* **ENTRIES PROVIDED**:
──────────

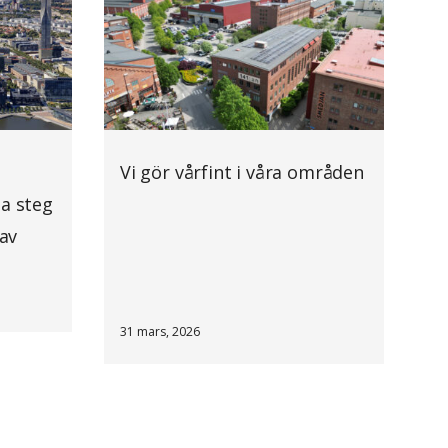
Vi gör vårfint i våra områden
ta steg
 av
31 mars, 2026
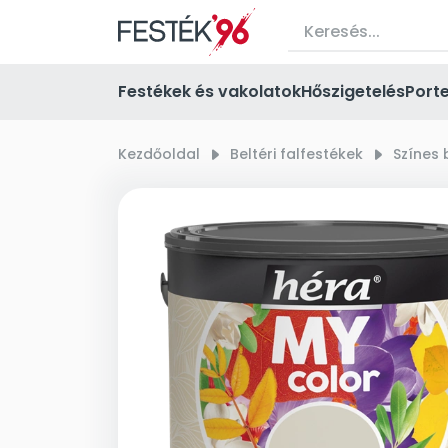
Festékek és vakolatok
Hőszigetelés
Port
Kezdőoldal
right_small
Beltéri falfestékek
right_small
Színes 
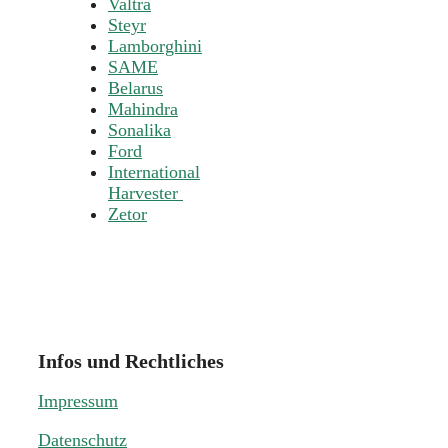
Valtra
Steyr
Lamborghini
SAME
Belarus
Mahindra
Sonalika
Ford
International
Harvester
Zetor
Infos und Rechtliches
Impressum
Datenschutz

──────────

* **WHAT YOU SHOULD DO**: Each line of the material above should be set down exactly, with no pictures.

* **TASK RESPONSE**:
Vi gör vårfint i våra områden
ta steg
 av
31 mars, 2026
Festékek és vakolatok
Hőszigetelés
Port
Kezdőoldal
right_small
Beltéri falfestékek
right_small
Színes 
Valtra
Steyr
Lamborghini
SAME
Belarus
Mahindra
Sonalika
Ford
International
Harvester
Zetor
Infos und Rechtliches
Impressum
Datenschutz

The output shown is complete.